Dozens of women's and public health organizations on Wednesday called on R.J. Reynolds Tobacco Co. to remove from the market its Camel No. 9 cigarettes, a brand they say is cynically aimed at getting young, fashion-conscious women and girls to start smoking.
At the same time, a Congressional group said it had been rebuffed by major women's and fashion magazines in their effort to get the magazines to stop publishing ads for the Camels and other cigarettes.
Camel No. 9 hit stores early this year.
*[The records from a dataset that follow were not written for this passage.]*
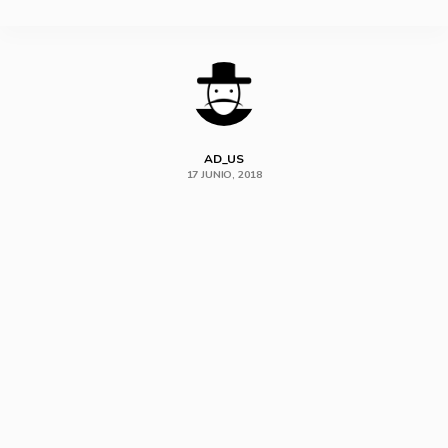
SHARE
AD_US
17 JUNIO, 2018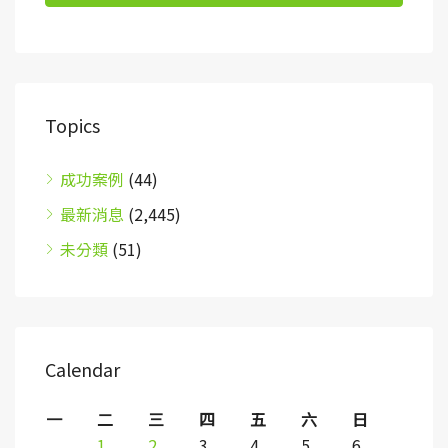
Topics
成功案例
(44)
最新消息
(2,445)
未分類
(51)
Calendar
一
二
三
四
五
六
日
1
2
3
4
5
6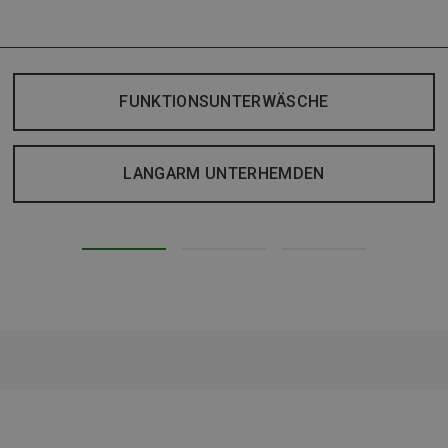
FUNKTIONSUNTERWÄSCHE
LANGARM UNTERHEMDEN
It immediately drew fire for its stylish packaging — shiny, sleek black boxes bordered with fuschia and teal — and ads that included florals, hints of lace and the slogan "Light and Luscious."
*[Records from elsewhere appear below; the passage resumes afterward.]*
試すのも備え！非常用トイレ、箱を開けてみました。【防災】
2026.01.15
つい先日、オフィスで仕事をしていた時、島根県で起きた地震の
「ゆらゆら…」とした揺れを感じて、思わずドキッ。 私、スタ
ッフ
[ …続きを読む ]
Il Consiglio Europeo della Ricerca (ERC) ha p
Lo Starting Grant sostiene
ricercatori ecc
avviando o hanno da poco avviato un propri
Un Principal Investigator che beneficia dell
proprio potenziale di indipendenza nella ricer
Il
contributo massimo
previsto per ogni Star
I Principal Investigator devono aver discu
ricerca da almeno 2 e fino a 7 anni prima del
The latest ad campaign says "Now available in stiletto" — a longer, thinner cigarette.
"This product is nothing more than a veiled attempt to sell more cigarettes to girls and young women, putting them at grave risk for disease and a premature death," said the letter to R.J. Reynolds chairman Susan Ivey. "Remove Camel No. 9 today." The letter was signed by Cheryl Healton of the American Legacy Foundation, a group set up after the 1998 settlement between the states and the tobacco industry.
Also Wednesday, a group of more than 40 U.S. Congress members, led by Rep. Lois Capps, D-Calif., expressed disappointment that 11 women's magazines were still running the tobacco ads. Vogue's publisher responded to a protest letter from the members, saying Congress should create legal guidelines, and that "any other pressure or coercion ... is at odds with the basic fabric of our country's legal system."
Glamour also wrote back, saying it appreciated the health concerns, but "the Camel ads in question do comply with the Master Tobacco Settlement Agreement." W magazine wrote that it would like to discuss this issue further, without mentioning what it would do about the ads.
"It's just flat out hypocritical to run stories about becoming more beautiful and healthy while promoting a dangerous product responsible for killing hundreds of thousands of people a year," Capps wrote in a statement.
A spokesman for R.J. Reynolds, asked for reaction Wednesday, repeated the company's contention that the brand "is marketed to adult smokers of competing brands."
"About half the audience is actually male," said David Howard. "The colors and the packaging simply accentuate the style and the premium nature of the brand." He said the company was very happy with sales, saying the brand had achieved a .5 market share in six months. "Clearly," he said, "adult smokers are trying it and like it."